Affordable Central Texas is the nonprofit behind the Austin Housing Conservancy fund. President and CEO David Steinwedell says the goal is to buy 1,000 housing units over the next year.

“We’re not going to say how much [money] we have,” he says. “Our goal this year is to raise $30-$50 million. We’re not there yet. We still have a lot of work to do.”

The housing created through the fund will be income-restricted, meaning residents have to make below a certain salary. In Austin, the median family income is about $81,000 a year for a family of four. Steinwedell says the group wants to house people who make anywhere from 60 to 120 percent of the area’s median family income.
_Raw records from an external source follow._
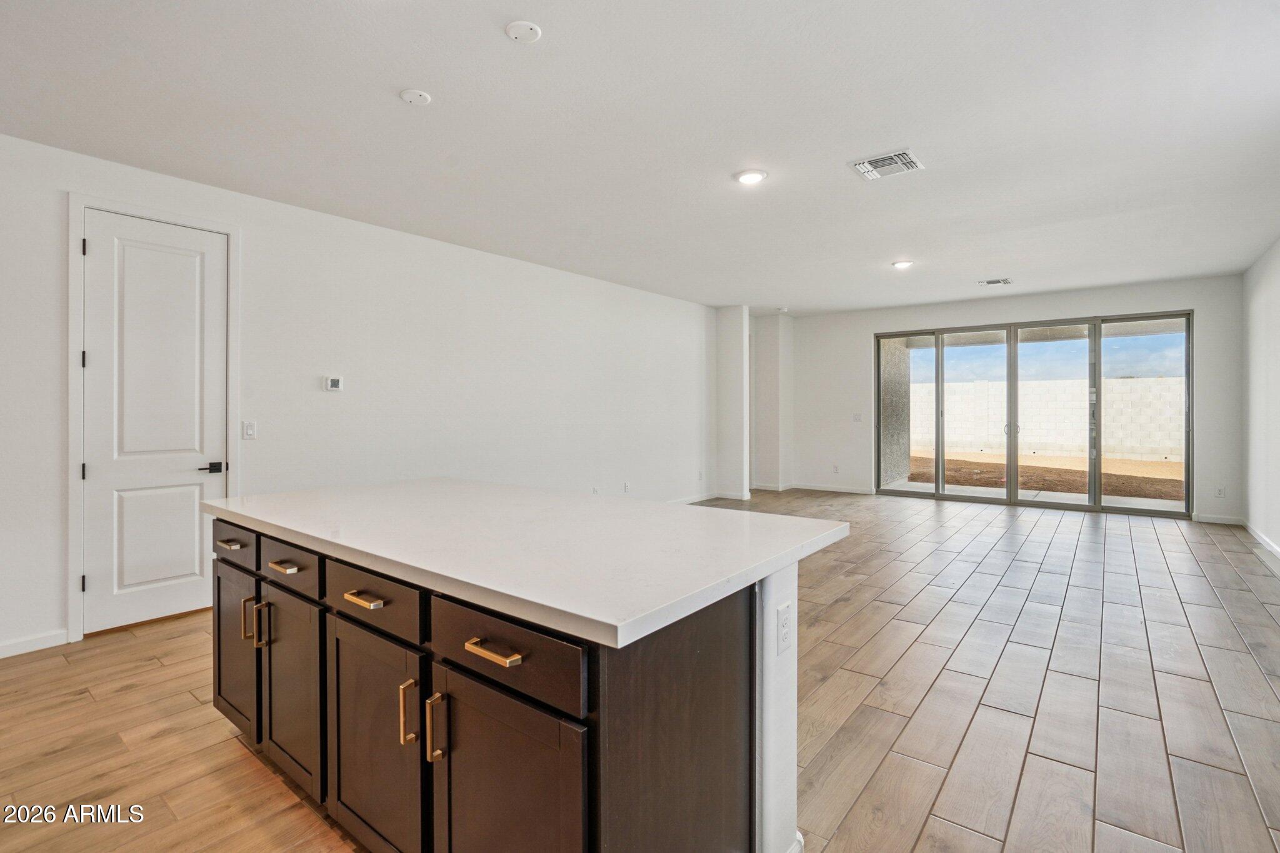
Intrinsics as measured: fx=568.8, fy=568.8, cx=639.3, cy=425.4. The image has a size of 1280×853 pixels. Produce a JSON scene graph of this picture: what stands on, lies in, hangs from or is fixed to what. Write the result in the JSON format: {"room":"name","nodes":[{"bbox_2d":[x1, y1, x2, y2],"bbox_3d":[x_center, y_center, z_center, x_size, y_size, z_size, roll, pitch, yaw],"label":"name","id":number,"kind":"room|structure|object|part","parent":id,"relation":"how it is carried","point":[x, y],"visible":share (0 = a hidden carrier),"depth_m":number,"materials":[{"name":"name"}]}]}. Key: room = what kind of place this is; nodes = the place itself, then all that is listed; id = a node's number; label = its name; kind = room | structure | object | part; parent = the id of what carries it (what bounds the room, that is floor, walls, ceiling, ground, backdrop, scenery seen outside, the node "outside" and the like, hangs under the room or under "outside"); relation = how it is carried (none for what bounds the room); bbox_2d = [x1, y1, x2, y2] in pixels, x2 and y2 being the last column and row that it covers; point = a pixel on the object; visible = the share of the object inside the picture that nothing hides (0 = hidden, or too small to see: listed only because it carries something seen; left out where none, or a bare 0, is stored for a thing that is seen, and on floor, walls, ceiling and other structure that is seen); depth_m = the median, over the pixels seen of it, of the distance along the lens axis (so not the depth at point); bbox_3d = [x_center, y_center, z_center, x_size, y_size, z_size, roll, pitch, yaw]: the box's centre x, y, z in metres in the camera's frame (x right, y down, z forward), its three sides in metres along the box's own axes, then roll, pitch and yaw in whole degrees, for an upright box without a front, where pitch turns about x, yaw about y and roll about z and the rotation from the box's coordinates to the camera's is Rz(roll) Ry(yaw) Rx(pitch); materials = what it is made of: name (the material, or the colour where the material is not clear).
{"room":"kitchen","nodes":[
{"label":"kitchen","id":0,"kind":"room"},
{"bbox_2d":[1,130,723,660],"bbox_3d":[-1.744,-0.192,4.988,0.153,2.768,9.652,0,0,38],"label":"left wall","id":1,"kind":"structure","parent":0,"point":[54,200],"depth_m":4.38,"materials":[{"name":"white paint"}]},
{"bbox_2d":[0,628,69,658],"bbox_3d":[-4.080,1.188,2.048,0.015,0.089,2.932,0,0,38],"label":"baseboard","id":2,"kind":"structure","parent":1,"relation":"attached to","point":[4,647],"depth_m":3.08,"materials":[{"name":"white paint"}]},
{"bbox_2d":[65,190,238,643],"bbox_3d":[-3.002,-0.050,3.492,0.157,2.512,0.848,0,0,38],"label":"door frame","id":3,"kind":"structure","parent":1,"relation":"attached to","point":[74,560],"depth_m":3.20,"materials":[{"name":"white paint"}]},
{"bbox_2d":[81,206,228,640],"bbox_3d":[-2.893,0.003,3.473,0.101,2.390,0.682,0,0,38],"label":"door","id":4,"kind":"structure","parent":1,"relation":"in","point":[99,580],"depth_m":3.44,"materials":[{"name":"white paint"}]},
{"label":"hinge","id":5,"kind":"part","parent":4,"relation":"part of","materials":[{"name":"black metal"}]},
{"bbox_3d":[-2.748,0.273,3.656,0.124,0.064,0.152,0,0,38],"label":"lever handle","id":6,"kind":"part","parent":4,"relation":"part of","materials":[{"name":"black metal"}]},
{"bbox_2d":[241,420,257,440],"bbox_3d":[-2.590,0.032,3.777,0.015,0.120,0.073,0,0,38],"label":"light switch","id":7,"kind":"object","parent":1,"relation":"attached to","point":[249,431],"visible":0.97,"depth_m":3.77,"materials":[{"name":"white plastic"}]},
{"bbox_2d":[324,375,343,391],"bbox_3d":[-2.239,-0.306,4.170,0.027,0.102,0.117,0,0,38],"label":"thermostat","id":8,"kind":"object","parent":1,"relation":"attached to","point":[337,384],"visible":0.98,"depth_m":4.16,"materials":[{"name":"white plastic"}]},
{"bbox_2d":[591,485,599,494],"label":"wall outlet","id":9,"kind":"object","parent":1,"relation":"attached to","point":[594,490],"visible":0.87,"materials":[{"name":"white plastic"}]},
{"bbox_2d":[622,481,630,493],"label":"wall socket","id":10,"kind":"object","parent":1,"relation":"attached to","point":[624,488],"visible":0.99,"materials":[{"name":"white plastic"}]},
{"bbox_2d":[666,491,719,504],"bbox_3d":[-0.274,1.033,6.537,0.015,0.096,4.825,0,0,38],"label":"baseboard","id":11,"kind":"structure","parent":1,"relation":"attached to","point":[692,500],"depth_m":7.93,"materials":[{"name":"white paint"}]},
{"bbox_2d":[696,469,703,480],"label":"wall socket","id":12,"kind":"object","parent":1,"relation":"attached to","point":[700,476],"visible":0.99,"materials":[{"name":"white plastic"}]},
{"bbox_2d":[0,490,1279,852],"bbox_3d":[0.829,1.254,3.659,6.642,0.105,11.168,0,0,38],"label":"floor","id":13,"kind":"structure","parent":0,"point":[995,553],"depth_m":2.47,"materials":[{"name":"brown wood"}]},
{"bbox_2d":[213,516,820,852],"bbox_3d":[-0.563,0.790,2.022,2.206,0.901,1.055,0,0,38],"label":"kitchen island","id":14,"kind":"object","parent":13,"relation":"on","point":[720,677],"visible":0.71,"depth_m":1.39,"materials":[{"name":"wood"}]},
{"bbox_3d":[-1.557,0.453,2.174,0.126,0.018,0.051,0,0,38],"label":"drawer pull","id":15,"kind":"part","parent":14,"relation":"part of","materials":[{"name":"metal"}]},
{"bbox_3d":[-1.567,0.453,2.210,0.477,0.147,0.027,0,0,38],"label":"drawer","id":16,"kind":"part","parent":14,"relation":"part of","materials":[{"name":"wood"}]},
{"bbox_3d":[-1.577,0.881,2.237,0.434,0.622,0.049,0,0,38],"label":"cabinet door","id":17,"kind":"part","parent":14,"relation":"part of","materials":[{"name":"brown wood"}]},
{"bbox_3d":[-1.435,0.714,2.086,0.018,0.145,0.036,0,0,38],"label":"pull","id":18,"kind":"part","parent":14,"relation":"part of","materials":[{"name":"gold metal"}]},
{"bbox_3d":[-1.328,0.710,2.015,0.021,0.157,0.036,0,0,38],"label":"pull","id":19,"kind":"part","parent":14,"relation":"part of","materials":[{"name":"gold metal"}]},
{"bbox_3d":[-1.204,0.476,1.932,0.120,0.016,0.050,0,0,38],"label":"pull","id":20,"kind":"part","parent":14,"relation":"part of","materials":[{"name":"metal"}]},
{"bbox_3d":[-1.182,0.468,1.925,0.438,0.144,0.036,0,0,38],"label":"drawer","id":21,"kind":"part","parent":14,"relation":"part of","materials":[{"name":"wood"}]},
{"bbox_3d":[-1.177,0.898,1.927,0.396,0.624,0.059,0,0,38],"label":"cabinet door","id":22,"kind":"part","parent":14,"relation":"part of","materials":[{"name":"brown wood"}]},
{"bbox_3d":[-0.770,0.485,1.600,0.119,0.018,0.050,0,0,38],"label":"pull","id":23,"kind":"part","parent":14,"relation":"part of","materials":[{"name":"gold metal"}]},
{"bbox_3d":[-0.751,0.480,1.602,0.466,0.146,0.036,0,0,38],"label":"drawer","id":24,"kind":"part","parent":14,"relation":"part of","materials":[{"name":"brown wood"}]},
{"bbox_3d":[-0.748,0.909,1.607,0.449,0.656,0.058,0,0,38],"label":"cabinet door","id":25,"kind":"part","parent":14,"relation":"part of","materials":[{"name":"brown wood"}]},
{"bbox_3d":[-0.590,0.739,1.458,0.020,0.159,0.036,0,0,38],"label":"pull","id":26,"kind":"part","parent":14,"relation":"part of","materials":[{"name":"gold metal"}]},
{"bbox_3d":[-0.494,0.739,1.388,0.020,0.160,0.037,0,0,38],"label":"pull","id":27,"kind":"part","parent":14,"relation":"part of","materials":[{"name":"gold metal"}]},
{"bbox_3d":[-0.327,0.500,1.273,0.143,0.018,0.050,0,0,38],"label":"bar pull","id":28,"kind":"part","parent":14,"relation":"part of","materials":[{"name":"gold metal"}]},
{"bbox_3d":[-0.317,0.492,1.265,0.476,0.154,0.031,0,0,38],"label":"drawer","id":29,"kind":"part","parent":14,"relation":"part of","materials":[{"name":"brown wood"}]},
{"bbox_3d":[-0.312,0.933,1.297,0.384,0.661,0.068,0,0,38],"label":"cabinet door","id":30,"kind":"part","parent":14,"relation":"part of","materials":[{"name":"brown wood"}]},
{"bbox_2d":[205,476,854,649],"bbox_3d":[-0.559,0.346,2.202,2.288,0.042,1.193,0,0,38],"label":"countertop","id":31,"kind":"structure","parent":14,"relation":"on","point":[755,515],"depth_m":1.61,"materials":[{"name":"white stone"}]},
{"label":"panel","id":32,"kind":"part","parent":14,"relation":"part of","materials":[{"name":"brown wood"}]},
{"bbox_2d":[775,601,792,654],"bbox_3d":[0.386,0.542,1.516,0.009,0.115,0.072,0,0,38],"label":"power outlet","id":33,"kind":"object","parent":14,"relation":"attached to","point":[785,622],"visible":0.98,"depth_m":1.51,"materials":[{"name":"white plastic"}]},
{"bbox_2d":[0,0,1279,315],"bbox_3d":[0.820,-1.608,3.656,6.538,0.120,10.662,0,0,38],"label":"ceiling","id":34,"kind":"structure","parent":0,"point":[494,45],"depth_m":2.94,"materials":[{"name":"white paint"}]},
{"bbox_2d":[398,88,432,105],"bbox_3d":[-1.051,-1.535,2.664,0.133,0.022,0.133,0,0,38],"label":"ceiling cover plate","id":35,"kind":"object","parent":34,"relation":"attached to","point":[414,95],"visible":0.98,"depth_m":2.64,"materials":[{"name":"white plastic"}]},
{"bbox_2d":[504,20,541,42],"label":"ceiling cover plate","id":36,"kind":"object","parent":34,"relation":"attached to","point":[522,25],"visible":0.98,"depth_m":2.20,"materials":[{"name":"white plastic"}]},
{"bbox_2d":[735,168,768,185],"bbox_3d":[0.700,-1.564,3.585,0.202,0.017,0.202,0,0,38],"label":"recessed light","id":37,"kind":"object","parent":34,"relation":"in","point":[755,175],"visible":0.98,"depth_m":3.56,"materials":[{"name":"white"}]},
{"bbox_2d":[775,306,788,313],"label":"smoke detector","id":38,"kind":"object","parent":34,"relation":"attached to","point":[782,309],"visible":0.99,"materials":[{"name":"white"}]},
{"bbox_2d":[850,148,924,180],"bbox_3d":[1.488,-1.565,3.424,0.342,0.015,0.331,0,0,38],"label":"air vent","id":39,"kind":"object","parent":34,"relation":"attached to","point":[900,155],"visible":0.99,"depth_m":3.41,"materials":[{"name":"white metal"}]},
{"bbox_2d":[891,259,913,269],"bbox_3d":[2.619,-1.610,5.677,0.196,0.020,0.195,0,0,38],"label":"recessed light","id":40,"kind":"object","parent":34,"relation":"in","point":[902,264],"visible":0.98,"depth_m":5.65,"materials":[{"name":"white"}]},
{"bbox_2d":[976,277,1012,286],"bbox_3d":[4.016,-1.627,6.444,0.310,0.015,0.229,0,0,38],"label":"ceiling vent","id":41,"kind":"object","parent":34,"relation":"attached to","point":[993,282],"visible":0.99,"depth_m":6.42,"materials":[{"name":"white metal"}]},
{"bbox_2d":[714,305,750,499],"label":"wall column","id":42,"kind":"structure","parent":0,"point":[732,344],"depth_m":8.17,"materials":[{"name":"white paint"}]},
{"bbox_2d":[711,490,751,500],"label":"baseboard","id":43,"kind":"structure","parent":42,"relation":"attached to","point":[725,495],"depth_m":8.24,"materials":[{"name":"white paint"}]},
{"bbox_2d":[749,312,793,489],"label":"wall column","id":44,"kind":"structure","parent":0,"point":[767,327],"depth_m":8.96,"materials":[{"name":"white paint"}]},
{"bbox_2d":[788,274,1241,523],"bbox_3d":[4.571,-0.305,7.854,5.301,2.785,0.170,0,0,38],"label":"back wall","id":45,"kind":"structure","parent":0,"point":[867,332],"depth_m":7.58,"materials":[{"name":"white paint"}]},
{"bbox_2d":[748,481,874,493],"bbox_3d":[2.628,0.956,8.592,2.426,0.096,0.016,0,0,38],"label":"baseboard","id":46,"kind":"structure","parent":45,"relation":"attached to","point":[855,490],"depth_m":8.56,"materials":[{"name":"white paint"}]},
{"bbox_2d":[831,463,839,473],"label":"wall socket","id":47,"kind":"object","parent":45,"relation":"attached to","point":[835,469],"visible":0.99,"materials":[{"name":"white plastic"}]},
{"bbox_2d":[851,412,861,421],"bbox_3d":[3.208,-0.122,8.387,0.111,0.128,0.019,0,0,38],"label":"light switch","id":48,"kind":"object","parent":45,"relation":"attached to","point":[857,416],"visible":0.99,"depth_m":8.39,"materials":[{"name":"white plastic"}]},
{"bbox_2d":[872,309,1191,516],"bbox_3d":[4.909,-0.136,7.477,3.418,2.341,0.143,0,0,38],"label":"sliding glass door","id":49,"kind":"structure","parent":45,"relation":"in","point":[940,484],"depth_m":7.26,"materials":[{"name":"glass"}]},
{"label":"glass panel","id":50,"kind":"part","parent":49,"relation":"part of","materials":[{"name":"glass"}]},
{"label":"door handle","id":51,"kind":"part","parent":49,"relation":"part of","materials":[{"name":"silver metal"}]},
{"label":"glass panel","id":52,"kind":"part","parent":49,"relation":"part of","materials":[{"name":"glass"}]},
{"bbox_2d":[1192,512,1244,525],"bbox_3d":[6.351,1.030,6.265,0.499,0.090,0.014,0,0,38],"label":"baseboard","id":53,"kind":"structure","parent":45,"relation":"attached to","point":[1205,518],"depth_m":6.25,"materials":[{"name":"white paint"}]},
{"bbox_2d":[1214,485,1224,497],"bbox_3d":[6.373,0.731,6.250,0.069,0.122,0.009,0,0,38],"label":"wall socket","id":54,"kind":"object","parent":45,"relation":"attached to","point":[1218,493],"visible":0.99,"depth_m":6.25,"materials":[{"name":"white plastic"}]},
{"bbox_2d":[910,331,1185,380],"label":"sky","id":55,"kind":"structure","parent":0,"point":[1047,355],"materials":[{"name":"blue"}]},
{"bbox_2d":[1241,238,1279,563],"bbox_3d":[3.403,-0.213,2.050,0.147,2.769,10.283,0,0,38],"label":"right wall","id":56,"kind":"structure","parent":0,"point":[1275,294],"depth_m":5.34,"materials":[{"name":"white paint"}]},
{"bbox_2d":[1241,518,1279,560],"bbox_3d":[3.563,1.096,2.415,0.015,0.093,9.115,0,0,38],"label":"baseboard","id":57,"kind":"structure","parent":56,"relation":"attached to","point":[1255,533],"depth_m":5.33,"materials":[{"name":"white paint"}]},
{"label":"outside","id":58,"kind":"structure","parent":0,"visible":0},
{"bbox_2d":[878,336,911,488],"bbox_3d":[4.217,-0.279,9.725,0.423,2.625,1.210,0,0,38],"label":"patio column","id":59,"kind":"structure","parent":58,"point":[905,362],"depth_m":9.60,"materials":[{"name":"grey"}]},
{"bbox_2d":[882,478,1187,511],"bbox_3d":[5.765,1.060,7.632,5.436,0.114,2.289,0,0,38],"label":"patio","id":60,"kind":"structure","parent":58,"point":[1058,493],"depth_m":7.95,"materials":[{"name":"grey concrete"}]},
{"bbox_2d":[900,450,1181,501],"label":"dirt ground","id":61,"kind":"structure","parent":58,"point":[1173,474],"materials":[{"name":"brown soil"}]},
{"bbox_2d":[910,374,1181,461],"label":"block wall","id":62,"kind":"structure","parent":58,"point":[1063,381],"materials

Steinwedell says the fund was created in conjunction with a similar effort to buy and preserve affordable housing proposed Austin Mayor Steve Adler. While the mayor’s plan has a broader focus, the Conservancy is zeroing in on what it calls “workforce housing.” The group wants to house residents who make too much to qualify for other affordable housing programs – people like nurses, teachers, musicians and first-responders.

“There are programs that are out there that meet the needs of low- and very low-income [people],” he says. “There’s nothing there to meet the needs of people that are earning somewhat more, but are still feeling the stresses of affordability. So when we were looking at this with the mayor and his staff, we decided to focus on workforce.”

A private nonprofit also has the leeway to do things the city can’t. For example, Texas law doesn’t allow for rent control, so the city can’t limit how much landlords increase rent. Because the Conservancy will continue to raise money, Steinwedell says, it will be able to limit the rate of rent increases and align them with Austin’s wage growth.

It remains to be seen how the nonprofit will keep rents stable when faced with other forces that can drive up costs, like Austin’s notoriously slow permitting process, says Geoffrey Tahuahua, vice president of policy and government affairs at the Real Estate Council of Austin.

“One of the things we deal with a lot is just the sheer delays and the cost associated with the delays that ultimately then have a cost on the consumer,” Tahuahua says. “There’s going to be a tangible cost to those delays, and they’ll have to be absorbed somewhere, and so I think that’ll definitely be a challenge for them.”

David Danenfelzer, a senior director with the Texas State Affordable Housing Corp., says construction delays are an inescapable reality in many cities, though they may be worse in Austin. The independent nonprofit, which was created by the state Legislature, has been working for decades to house moderate- and low-income Texans at the statewide level.

Still, Danenfelzer says, the Austin Housing Conservancy is investing at a crucial time. He says nonprofits may be able to weather changing market forces because they’re focused on keeping things affordable in the long-term, not earning fast profits.

“Efforts to preserve what is affordable now … is a good idea because it captures value now and builds on the affordability down the line,” he says.